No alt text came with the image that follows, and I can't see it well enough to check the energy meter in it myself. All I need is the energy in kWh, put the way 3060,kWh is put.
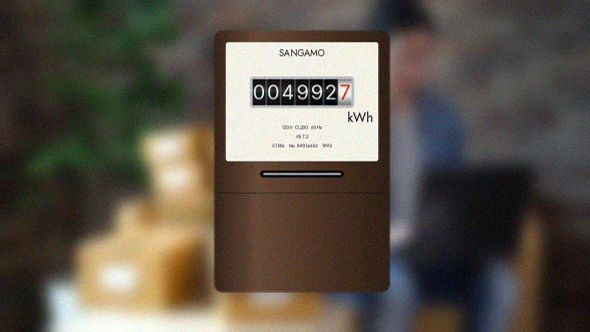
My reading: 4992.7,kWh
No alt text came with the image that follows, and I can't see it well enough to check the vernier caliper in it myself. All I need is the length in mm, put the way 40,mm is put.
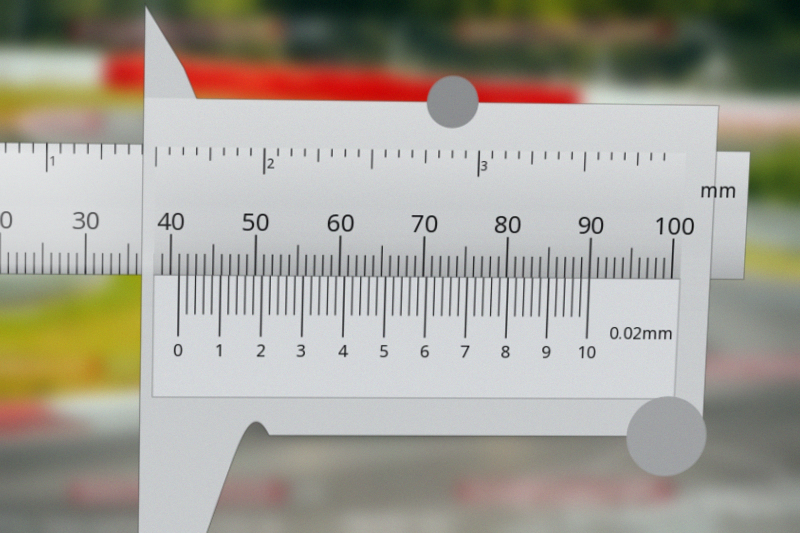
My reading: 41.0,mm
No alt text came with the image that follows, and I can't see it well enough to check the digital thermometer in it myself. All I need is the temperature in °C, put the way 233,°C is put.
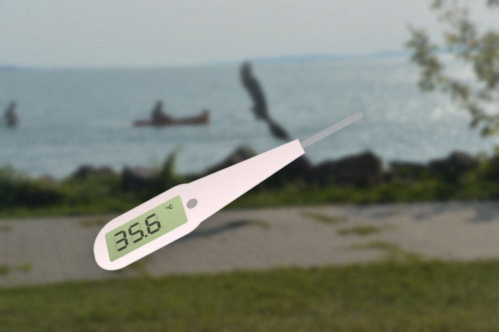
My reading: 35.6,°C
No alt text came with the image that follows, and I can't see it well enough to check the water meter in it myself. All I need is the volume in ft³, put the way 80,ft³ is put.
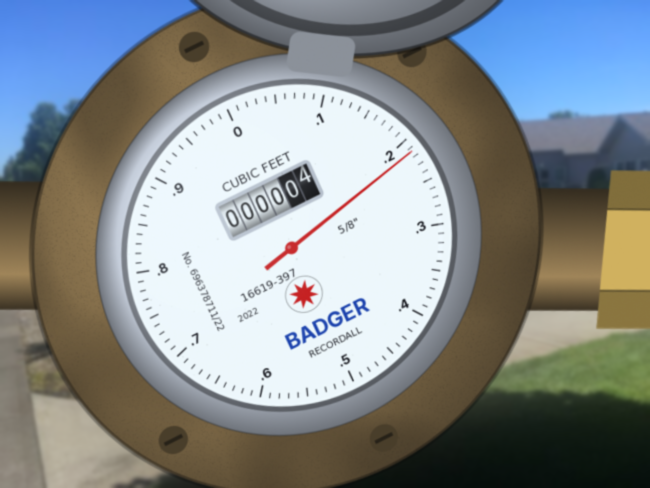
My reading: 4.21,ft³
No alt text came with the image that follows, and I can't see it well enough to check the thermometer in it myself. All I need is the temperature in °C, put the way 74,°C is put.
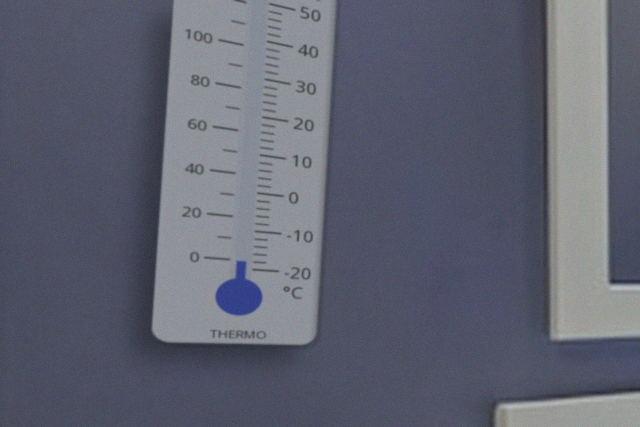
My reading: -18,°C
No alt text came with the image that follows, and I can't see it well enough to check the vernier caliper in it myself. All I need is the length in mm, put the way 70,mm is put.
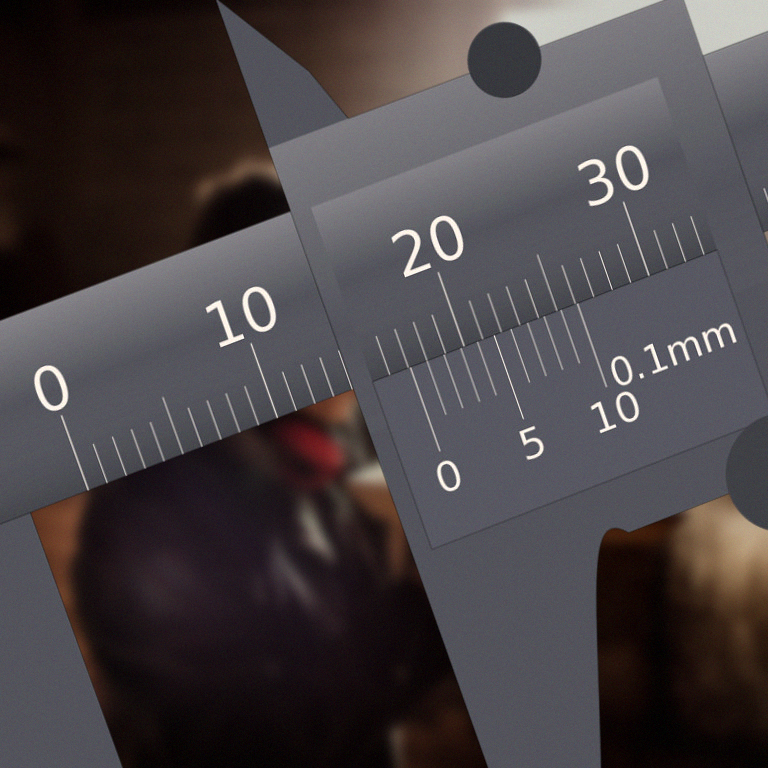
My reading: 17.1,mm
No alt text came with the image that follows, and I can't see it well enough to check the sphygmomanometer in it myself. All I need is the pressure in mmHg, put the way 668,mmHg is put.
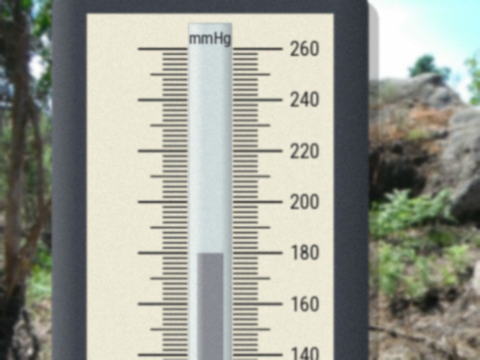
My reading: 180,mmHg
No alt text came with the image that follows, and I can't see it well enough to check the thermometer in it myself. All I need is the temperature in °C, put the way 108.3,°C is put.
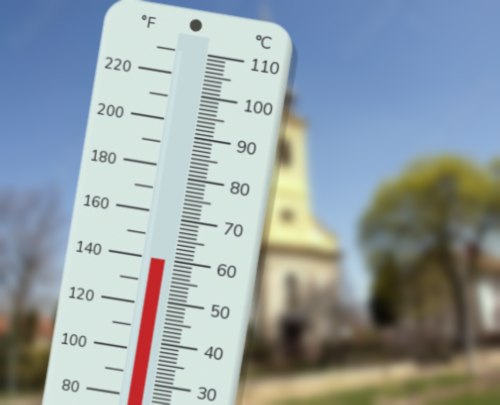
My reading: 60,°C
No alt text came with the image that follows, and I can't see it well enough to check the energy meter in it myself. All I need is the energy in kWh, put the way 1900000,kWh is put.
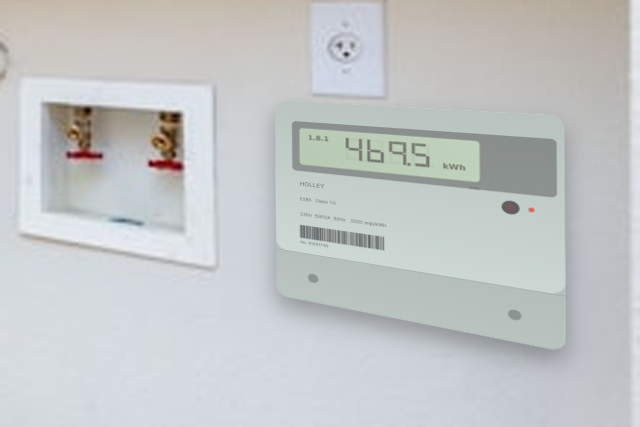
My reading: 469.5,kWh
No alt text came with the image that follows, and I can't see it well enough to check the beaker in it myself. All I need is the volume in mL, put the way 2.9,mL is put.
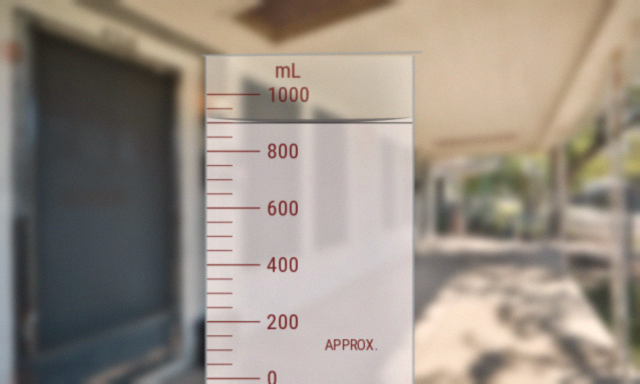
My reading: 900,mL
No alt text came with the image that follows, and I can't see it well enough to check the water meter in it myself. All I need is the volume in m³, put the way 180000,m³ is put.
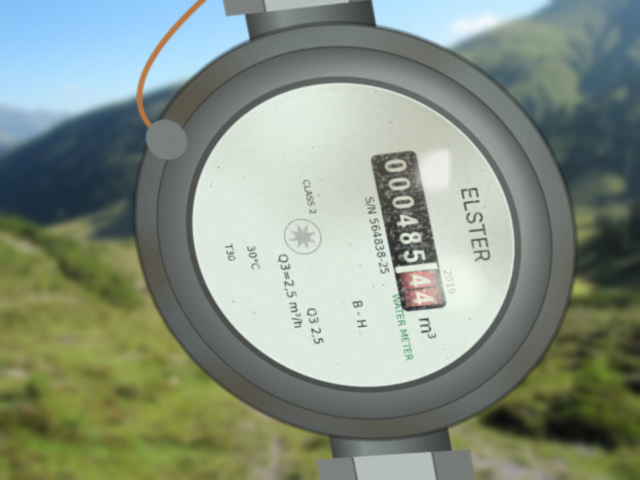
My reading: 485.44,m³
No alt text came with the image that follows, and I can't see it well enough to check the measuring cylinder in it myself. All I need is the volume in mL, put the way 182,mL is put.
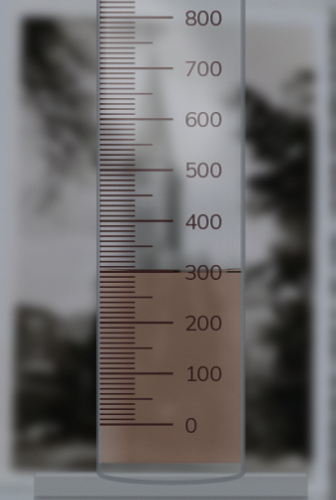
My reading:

====================

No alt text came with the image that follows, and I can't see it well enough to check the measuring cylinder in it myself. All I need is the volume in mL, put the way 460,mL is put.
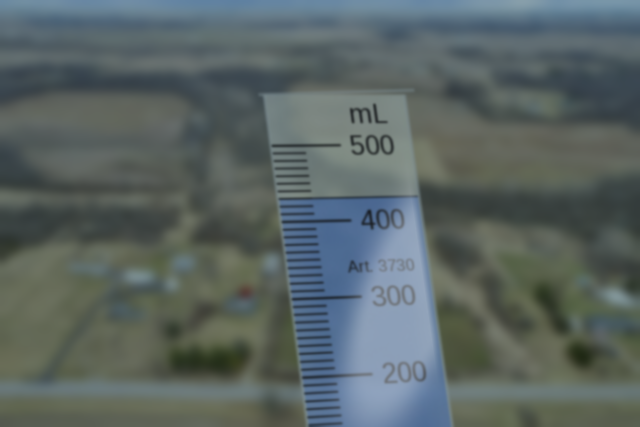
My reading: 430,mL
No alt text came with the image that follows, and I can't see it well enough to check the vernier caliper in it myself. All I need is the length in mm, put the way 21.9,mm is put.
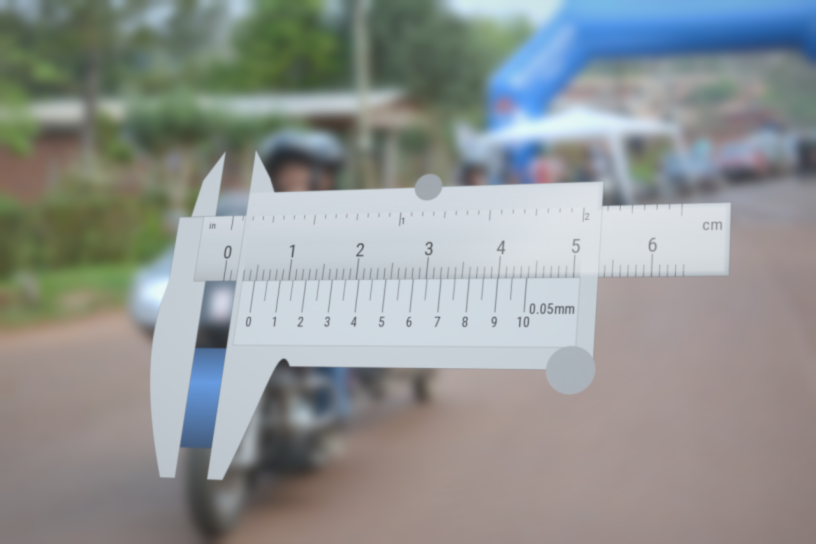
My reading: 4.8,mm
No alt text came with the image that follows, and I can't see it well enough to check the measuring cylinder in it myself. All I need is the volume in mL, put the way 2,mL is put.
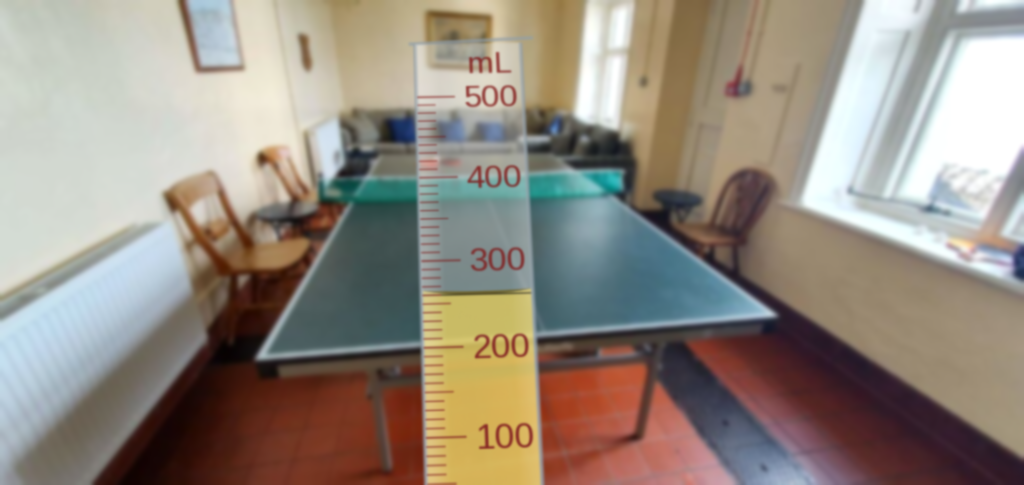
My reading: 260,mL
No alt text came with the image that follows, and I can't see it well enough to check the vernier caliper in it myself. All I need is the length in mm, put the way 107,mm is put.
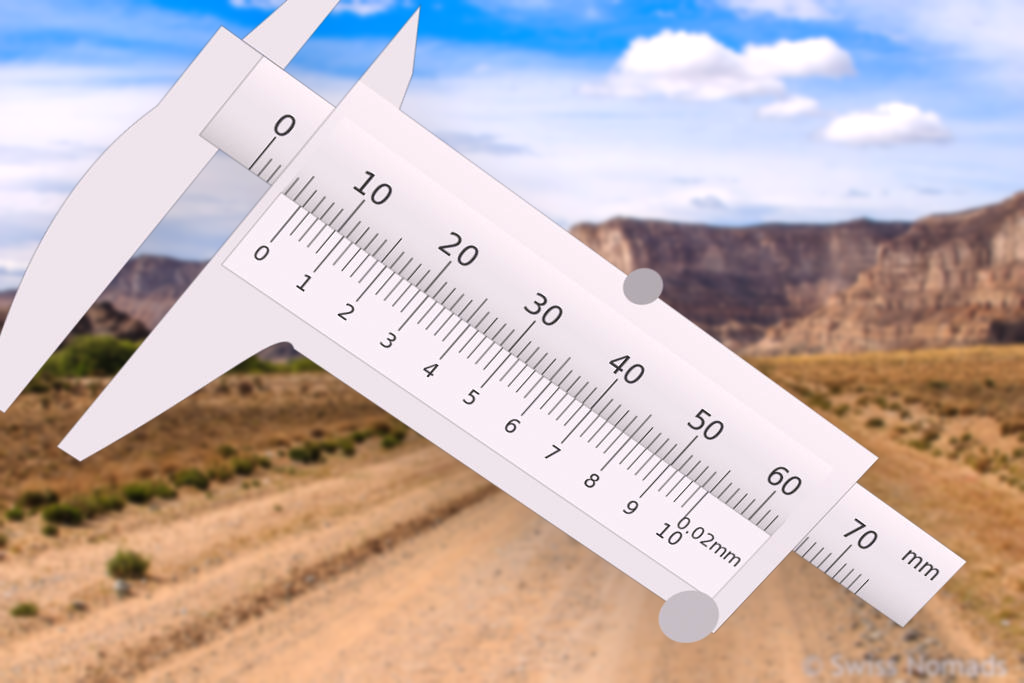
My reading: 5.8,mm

====================

ACTIVITY: Collect every line above that contains the string "mmHg", and treat uppercase and lowercase as different.

ANSWER SPACE:
No alt text came with the image that follows, and I can't see it well enough to check the sphygmomanometer in it myself. All I need is the pressure in mmHg, put the way 668,mmHg is put.
My reading: 180,mmHg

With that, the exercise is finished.